TEXT PROVIDED ▸
"""
An internal biological or 'circadian' clock plays an important role in preferred sleep times, times of peak alertness, and the timing of certain physiological processes. The clock enables maximum expression of genes at appropriate times of the day, allowing organisms to adapt to the earth's rotation. "Chronic desynchronization between physiological and environmental rhythms not only decreases physiological performance but also carries a significant risk of diverse disorders such as diabetes, cardiovascular diseases, sleep disorders, and cancer," says Dr. Makoto Akashi, of Yamaguchi University, in Japan.
The circadian clock involves two major pathways. The first, which responds to light, has been well characterized. The second, which responds to food, is less understood. Through experiments in cells and mice, Dr. Akashi and his colleagues found, using cell culture, that insulin, a pancreatic hormone that is secreted in response to feeding, may be involved in resetting the circadian clock. "Insulin-mediated phase adjustment of the clock in feeding-relevant tissues may enable the synchronization between mealtime and tissue function, leading to effective digestion and absorption," he says. "In short, insulin may help the stomach clock synchronize with mealtime."
The researchers' findings provide valuable information on how to adjust the circadian clock through dietary manipulation. "For example, for jet lag, dinner should be enriched with ingredients promoting insulin secretion, which might lead to a phase advance of the circadian clock, whereas breakfast would be the opposite," says Dr. Akashi. The findings also suggest that clock adjustments through feeding might not work well in individuals with insulin resistance, a characteristic of patients with type 2 diabetes. Also, there may be side effects related to the circadian clock when treating patients with insulin.
"""
DATA EXTRACT ▸
"""
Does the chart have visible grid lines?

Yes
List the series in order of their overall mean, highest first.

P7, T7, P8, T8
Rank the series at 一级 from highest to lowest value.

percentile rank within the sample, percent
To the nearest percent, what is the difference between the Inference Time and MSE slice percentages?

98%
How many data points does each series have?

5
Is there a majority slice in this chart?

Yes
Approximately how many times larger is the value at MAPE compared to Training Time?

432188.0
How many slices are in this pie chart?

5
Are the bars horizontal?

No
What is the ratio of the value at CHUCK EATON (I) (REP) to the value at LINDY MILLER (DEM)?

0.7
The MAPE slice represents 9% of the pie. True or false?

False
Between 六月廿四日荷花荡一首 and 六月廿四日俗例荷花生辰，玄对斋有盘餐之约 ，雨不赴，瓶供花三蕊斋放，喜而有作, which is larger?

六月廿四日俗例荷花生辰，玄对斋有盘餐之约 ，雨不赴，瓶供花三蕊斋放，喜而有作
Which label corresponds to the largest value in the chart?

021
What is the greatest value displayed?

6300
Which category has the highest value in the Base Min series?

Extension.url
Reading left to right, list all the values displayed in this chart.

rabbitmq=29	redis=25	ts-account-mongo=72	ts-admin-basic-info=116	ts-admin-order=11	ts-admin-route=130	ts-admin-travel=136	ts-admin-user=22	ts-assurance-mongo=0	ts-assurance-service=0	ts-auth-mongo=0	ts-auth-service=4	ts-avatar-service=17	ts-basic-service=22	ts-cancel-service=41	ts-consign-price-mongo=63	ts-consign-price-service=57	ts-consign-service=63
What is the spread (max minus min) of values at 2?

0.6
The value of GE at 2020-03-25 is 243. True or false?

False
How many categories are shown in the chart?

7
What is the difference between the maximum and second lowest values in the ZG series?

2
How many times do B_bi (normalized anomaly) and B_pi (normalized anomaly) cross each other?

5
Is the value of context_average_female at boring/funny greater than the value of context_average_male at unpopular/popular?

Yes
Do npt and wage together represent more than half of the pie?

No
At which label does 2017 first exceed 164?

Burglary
"""
WHAT TO WORK ON ▸
a. In the text on the circadian clock, which hormone may be involved in resetting the clock?
b. List every disorder that the text on the circadian clock names as a risk of chronic desynchronization between physiological and environmental rhythms.
c. Render this sentence from the text on the circadian clock in Spanish: "The researchers' findings provide valuable information on how to adjust the circadian clock through dietary manipulation."

ANSWERS TO THIS EXERCISE ▸
a. Insulin

b. Diabetes, cardiovascular diseases, sleep disorders, cancer

c. Los hallazgos de los investigadores aportan información valiosa sobre cómo ajustar el reloj circadiano mediante la manipulación dietética.